May 29, 2014 at 11:38 am in reply to: Debt Rattle May 28 2014: Everything You Think You Own Has Been Borrowed #13214₿oogaloo
ParticipantKoso_Man, I cannot speak to the “next correction” but for the final end game (whenever it comes) I think it’s one of two scenarios: deflation or hyperinflation. In the deflation scenario we see austerity, widespread defaults, civil unrest, the government killing its own people, debt servitude, lenders trying to squeeze blood out of every last turnip, pension cuts, social security cuts, and the process dragging out for what seems like forever. In hyperinflation you get basically the same thing for a long time, up until the point the people rise up and the government caves in. The government buys all the bad debt, restores all entitlements in nominal terms, and everything goes up in nominal terms, which is a whole lot easier to handle psychologically — even if the end result is the same. It is the only possible end game IMO. Though how we get there and how long it takes I cannot say.
May 29, 2014 at 5:51 am in reply to: Debt Rattle May 28 2014: Everything You Think You Own Has Been Borrowed #13207₿oogaloo
ParticipantDiogenes Shrugged: I agree with you right up to the very end. That’s where I see the Federal Reserve buying all of that failing debt for cash, 100 cents on the dollar, the currency be damned. That will be seen as the best way to alleviate the social unrest, and the banks will be happy because they will be the first in line to receive all that newly minted cash. The “helicopter” promise was a lie all along. Ben was never going to drop the money on the masses, though as Steve Keen argued, that probably would have been a whole lot more effective.
May 29, 2014 at 2:00 am in reply to: Debt Rattle May 28 2014: Everything You Think You Own Has Been Borrowed #13205₿oogaloo
ParticipantIf interest rates stay close to zero, then asset prices need to keep going up at 7% per year. Otherwise the pension funds go bust, and that can never be allowed to happen. On a nominal basis this means policy makers will make sure that everything keeps going up. If credit collapses they will keep the game going with base money. The deflationists are right, right up to the very end, and then they get it wrong. Politically, deflation (and by this I mean a deflationary spiral and not the deflationary hiccup from 2008) is unacceptable. Policy makers will choose a hyper-inflationary reset every single time.

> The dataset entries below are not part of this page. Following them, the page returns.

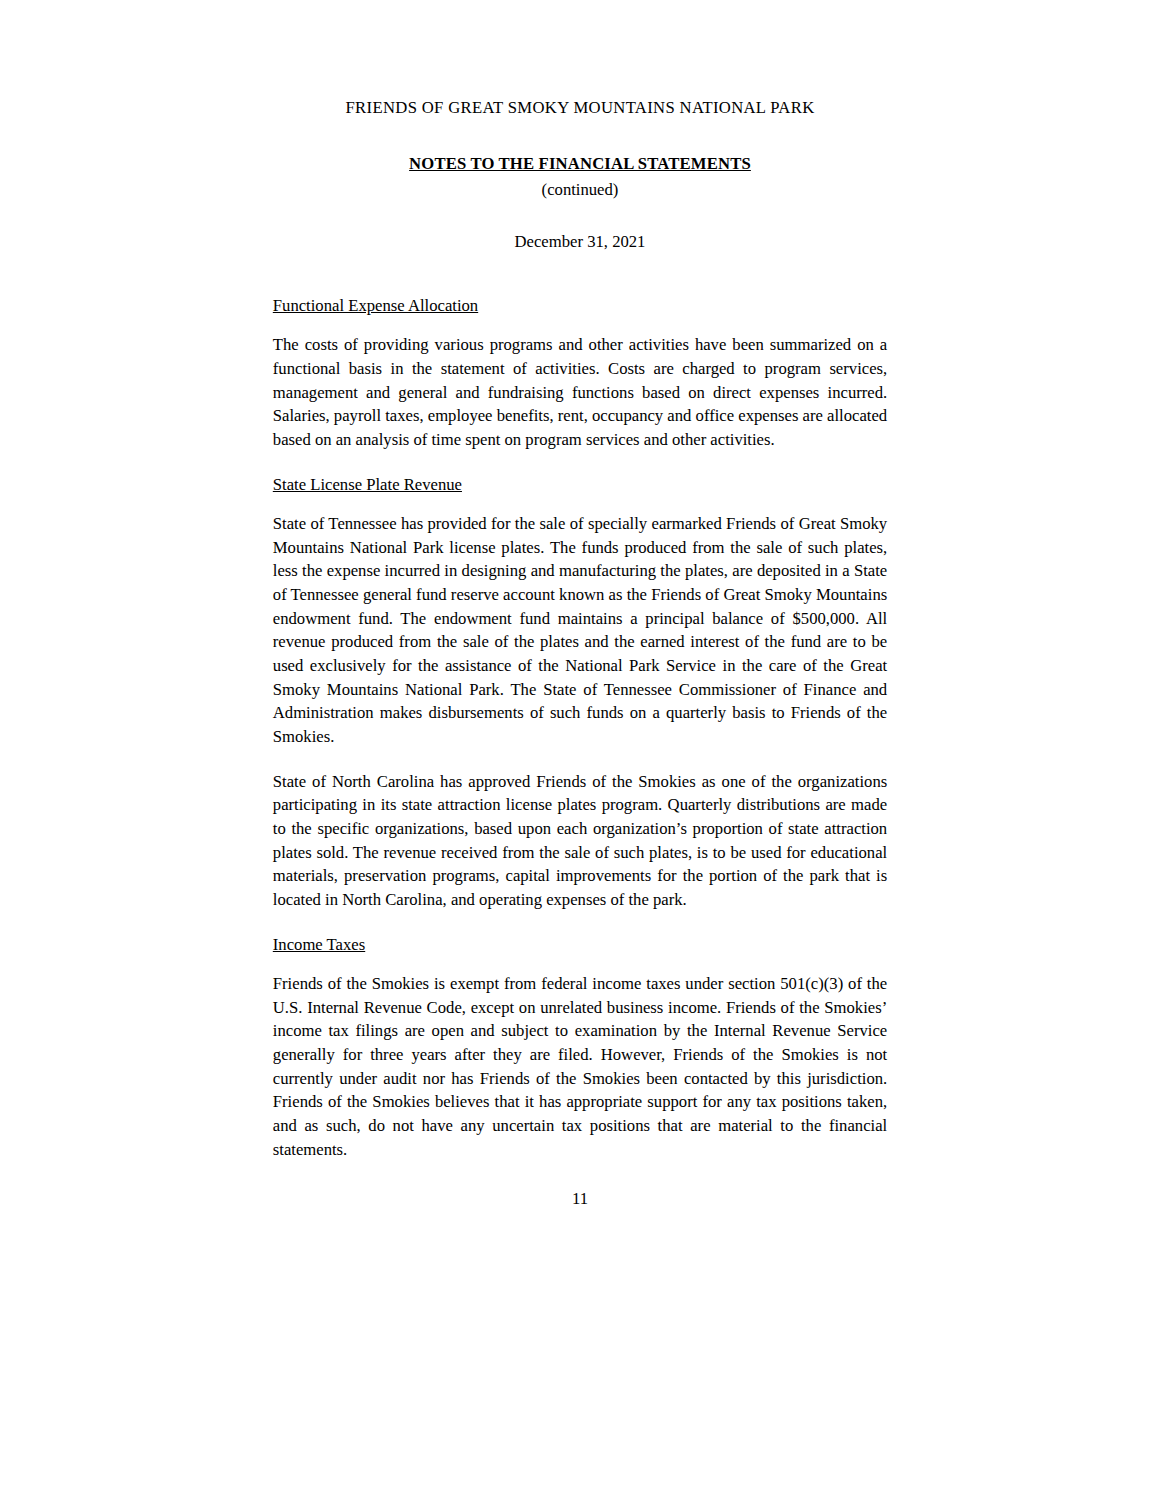FRIENDS OF GREAT SMOKY MOUNTAINS NATIONAL PARK
NOTES TO THE FINANCIAL STATEMENTS
(continued)
December 31, 2021
Functional Expense Allocation
The costs of providing various programs and other activities have been summarized on a functional basis in the statement of activities. Costs are charged to program services, management and general and fundraising functions based on direct expenses incurred. Salaries, payroll taxes, employee benefits, rent, occupancy and office expenses are allocated based on an analysis of time spent on program services and other activities.
State License Plate Revenue
State of Tennessee has provided for the sale of specially earmarked Friends of Great Smoky Mountains National Park license plates. The funds produced from the sale of such plates, less the expense incurred in designing and manufacturing the plates, are deposited in a State of Tennessee general fund reserve account known as the Friends of Great Smoky Mountains endowment fund. The endowment fund maintains a principal balance of $500,000. All revenue produced from the sale of the plates and the earned interest of the fund are to be used exclusively for the assistance of the National Park Service in the care of the Great Smoky Mountains National Park. The State of Tennessee Commissioner of Finance and Administration makes disbursements of such funds on a quarterly basis to Friends of the Smokies.
State of North Carolina has approved Friends of the Smokies as one of the organizations participating in its state attraction license plates program. Quarterly distributions are made to the specific organizations, based upon each organization’s proportion of state attraction plates sold. The revenue received from the sale of such plates, is to be used for educational materials, preservation programs, capital improvements for the portion of the park that is located in North Carolina, and operating expenses of the park.
Income Taxes
Friends of the Smokies is exempt from federal income taxes under section 501(c)(3) of the U.S. Internal Revenue Code, except on unrelated business income. Friends of the Smokies’ income tax filings are open and subject to examination by the Internal Revenue Service generally for three years after they are filed. However, Friends of the Smokies is not currently under audit nor has Friends of the Smokies been contacted by this jurisdiction. Friends of the Smokies believes that it has appropriate support for any tax positions taken, and as such, do not have any uncertain tax positions that are material to the financial statements.
11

May 29, 2014 at 1:42 am in reply to: Debt Rattle May 28 2014: Everything You Think You Own Has Been Borrowed #13204₿oogaloo
ParticipantAll money is borrowed into existence, except for physical cash, which is a tiny fraction of the money supply. If the debt money system collapses through cascading debt defaults, the asset values of everything must drop to (practically) zero. That is why there is zero chance that the experiment ends this way — and why there is a near 100% chance that the experiment ultimately ends in hyperinflation/destruction of the currency.